>>>

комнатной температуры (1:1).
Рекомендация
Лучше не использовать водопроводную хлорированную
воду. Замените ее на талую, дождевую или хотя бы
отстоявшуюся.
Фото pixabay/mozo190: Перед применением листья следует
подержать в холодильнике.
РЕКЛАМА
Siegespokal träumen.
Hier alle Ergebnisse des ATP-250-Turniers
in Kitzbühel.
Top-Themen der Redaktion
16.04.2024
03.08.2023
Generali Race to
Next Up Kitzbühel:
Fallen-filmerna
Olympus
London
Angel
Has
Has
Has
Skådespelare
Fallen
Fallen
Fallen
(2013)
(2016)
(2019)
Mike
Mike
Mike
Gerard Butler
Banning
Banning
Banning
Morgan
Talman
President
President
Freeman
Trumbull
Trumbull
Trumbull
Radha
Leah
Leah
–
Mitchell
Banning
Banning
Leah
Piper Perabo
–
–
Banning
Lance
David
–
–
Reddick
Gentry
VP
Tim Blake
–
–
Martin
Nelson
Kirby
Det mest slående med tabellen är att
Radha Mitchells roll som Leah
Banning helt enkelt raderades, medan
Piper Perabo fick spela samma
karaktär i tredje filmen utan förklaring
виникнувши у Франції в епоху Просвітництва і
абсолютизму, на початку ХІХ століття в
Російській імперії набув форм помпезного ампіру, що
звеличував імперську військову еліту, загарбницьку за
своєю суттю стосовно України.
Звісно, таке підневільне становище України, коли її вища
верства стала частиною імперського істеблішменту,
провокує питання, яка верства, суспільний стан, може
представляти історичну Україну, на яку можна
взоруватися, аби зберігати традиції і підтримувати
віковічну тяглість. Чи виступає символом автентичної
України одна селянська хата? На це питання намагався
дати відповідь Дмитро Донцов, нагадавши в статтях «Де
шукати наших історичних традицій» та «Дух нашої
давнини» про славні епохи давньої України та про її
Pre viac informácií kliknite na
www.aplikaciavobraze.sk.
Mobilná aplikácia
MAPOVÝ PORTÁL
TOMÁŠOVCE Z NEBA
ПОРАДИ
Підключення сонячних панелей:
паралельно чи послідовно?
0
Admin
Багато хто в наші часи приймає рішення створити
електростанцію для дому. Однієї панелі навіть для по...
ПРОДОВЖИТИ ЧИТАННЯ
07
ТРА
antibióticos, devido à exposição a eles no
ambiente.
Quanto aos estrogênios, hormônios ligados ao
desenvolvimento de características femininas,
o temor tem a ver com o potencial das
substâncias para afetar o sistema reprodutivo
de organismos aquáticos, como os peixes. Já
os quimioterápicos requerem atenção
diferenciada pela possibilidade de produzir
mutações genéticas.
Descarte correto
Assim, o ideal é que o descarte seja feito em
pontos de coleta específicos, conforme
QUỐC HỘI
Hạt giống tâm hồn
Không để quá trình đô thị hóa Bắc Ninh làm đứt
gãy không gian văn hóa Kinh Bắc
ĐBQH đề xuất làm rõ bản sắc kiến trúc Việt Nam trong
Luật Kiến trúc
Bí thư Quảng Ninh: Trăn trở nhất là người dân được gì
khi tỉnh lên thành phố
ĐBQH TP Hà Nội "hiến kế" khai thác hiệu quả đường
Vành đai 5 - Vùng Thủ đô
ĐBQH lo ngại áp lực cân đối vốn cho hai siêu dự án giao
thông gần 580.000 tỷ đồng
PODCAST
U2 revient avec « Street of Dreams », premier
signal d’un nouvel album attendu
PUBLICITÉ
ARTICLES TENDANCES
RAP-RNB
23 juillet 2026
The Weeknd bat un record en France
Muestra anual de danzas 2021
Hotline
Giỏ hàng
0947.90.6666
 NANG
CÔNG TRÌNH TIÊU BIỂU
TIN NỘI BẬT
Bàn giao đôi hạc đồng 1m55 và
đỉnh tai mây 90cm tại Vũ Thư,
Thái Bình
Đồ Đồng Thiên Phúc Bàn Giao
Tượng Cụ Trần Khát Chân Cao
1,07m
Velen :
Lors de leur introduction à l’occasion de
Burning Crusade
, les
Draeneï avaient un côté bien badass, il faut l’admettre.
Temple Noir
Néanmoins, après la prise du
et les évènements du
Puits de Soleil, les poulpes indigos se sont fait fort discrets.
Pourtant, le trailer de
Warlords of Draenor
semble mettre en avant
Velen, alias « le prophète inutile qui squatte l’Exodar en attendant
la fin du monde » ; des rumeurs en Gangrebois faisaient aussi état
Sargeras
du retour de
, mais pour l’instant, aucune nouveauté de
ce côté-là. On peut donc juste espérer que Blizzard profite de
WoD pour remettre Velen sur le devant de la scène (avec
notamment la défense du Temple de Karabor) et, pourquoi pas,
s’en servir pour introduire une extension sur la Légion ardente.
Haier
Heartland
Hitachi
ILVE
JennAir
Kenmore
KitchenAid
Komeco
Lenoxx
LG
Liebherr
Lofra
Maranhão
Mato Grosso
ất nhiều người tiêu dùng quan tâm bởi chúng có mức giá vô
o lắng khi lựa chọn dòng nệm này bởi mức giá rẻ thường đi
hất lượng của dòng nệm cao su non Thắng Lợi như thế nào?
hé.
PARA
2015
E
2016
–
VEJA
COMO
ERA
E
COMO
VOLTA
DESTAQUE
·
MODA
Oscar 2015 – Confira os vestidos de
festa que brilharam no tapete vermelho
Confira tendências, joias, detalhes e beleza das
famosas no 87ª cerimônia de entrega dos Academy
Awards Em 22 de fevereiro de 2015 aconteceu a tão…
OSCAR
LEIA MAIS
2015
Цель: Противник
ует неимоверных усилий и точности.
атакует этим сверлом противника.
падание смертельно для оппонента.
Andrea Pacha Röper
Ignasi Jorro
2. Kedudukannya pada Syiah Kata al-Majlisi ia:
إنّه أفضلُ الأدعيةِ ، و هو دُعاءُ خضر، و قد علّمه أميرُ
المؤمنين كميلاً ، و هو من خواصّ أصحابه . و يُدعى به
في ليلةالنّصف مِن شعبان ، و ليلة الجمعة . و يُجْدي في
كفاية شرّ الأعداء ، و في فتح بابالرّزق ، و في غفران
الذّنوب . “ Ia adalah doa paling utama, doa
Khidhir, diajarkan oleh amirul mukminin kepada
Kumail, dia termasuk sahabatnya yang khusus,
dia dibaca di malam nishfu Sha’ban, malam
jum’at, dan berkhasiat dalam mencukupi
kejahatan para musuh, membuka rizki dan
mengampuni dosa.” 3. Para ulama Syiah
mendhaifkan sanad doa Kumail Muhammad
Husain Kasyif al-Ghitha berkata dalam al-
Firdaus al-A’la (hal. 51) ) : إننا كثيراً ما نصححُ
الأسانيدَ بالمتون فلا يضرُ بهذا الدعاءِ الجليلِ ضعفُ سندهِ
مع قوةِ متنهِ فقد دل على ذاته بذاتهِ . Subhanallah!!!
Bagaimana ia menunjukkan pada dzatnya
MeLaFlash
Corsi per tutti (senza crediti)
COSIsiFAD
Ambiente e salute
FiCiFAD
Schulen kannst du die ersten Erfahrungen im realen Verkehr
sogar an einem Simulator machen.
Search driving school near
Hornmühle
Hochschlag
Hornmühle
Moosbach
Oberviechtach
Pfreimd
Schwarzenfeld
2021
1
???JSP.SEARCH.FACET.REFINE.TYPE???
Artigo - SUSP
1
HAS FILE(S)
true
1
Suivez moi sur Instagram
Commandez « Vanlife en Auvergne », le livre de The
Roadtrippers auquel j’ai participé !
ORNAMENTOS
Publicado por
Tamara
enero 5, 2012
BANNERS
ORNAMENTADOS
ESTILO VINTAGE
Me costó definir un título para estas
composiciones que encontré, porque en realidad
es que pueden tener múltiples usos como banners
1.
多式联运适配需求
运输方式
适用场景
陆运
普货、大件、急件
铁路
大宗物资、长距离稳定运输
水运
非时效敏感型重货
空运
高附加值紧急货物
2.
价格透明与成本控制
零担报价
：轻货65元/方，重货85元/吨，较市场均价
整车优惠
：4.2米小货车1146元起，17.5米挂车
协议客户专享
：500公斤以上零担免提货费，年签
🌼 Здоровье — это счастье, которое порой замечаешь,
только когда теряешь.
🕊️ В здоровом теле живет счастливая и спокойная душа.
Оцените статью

<<<

_PROMPT_
Retype verbatim the portion of the records from their first line through the line containing "Generali Race to", inclusive.

_ANSWER TO THIS TASK_
комнатной температуры (1:1).
Рекомендация
Лучше не использовать водопроводную хлорированную
воду. Замените ее на талую, дождевую или хотя бы
отстоявшуюся.
Фото pixabay/mozo190: Перед применением листья следует
подержать в холодильнике.
РЕКЛАМА
Siegespokal träumen.
Hier alle Ergebnisse des ATP-250-Turniers
in Kitzbühel.
Top-Themen der Redaktion
16.04.2024
03.08.2023
Generali Race to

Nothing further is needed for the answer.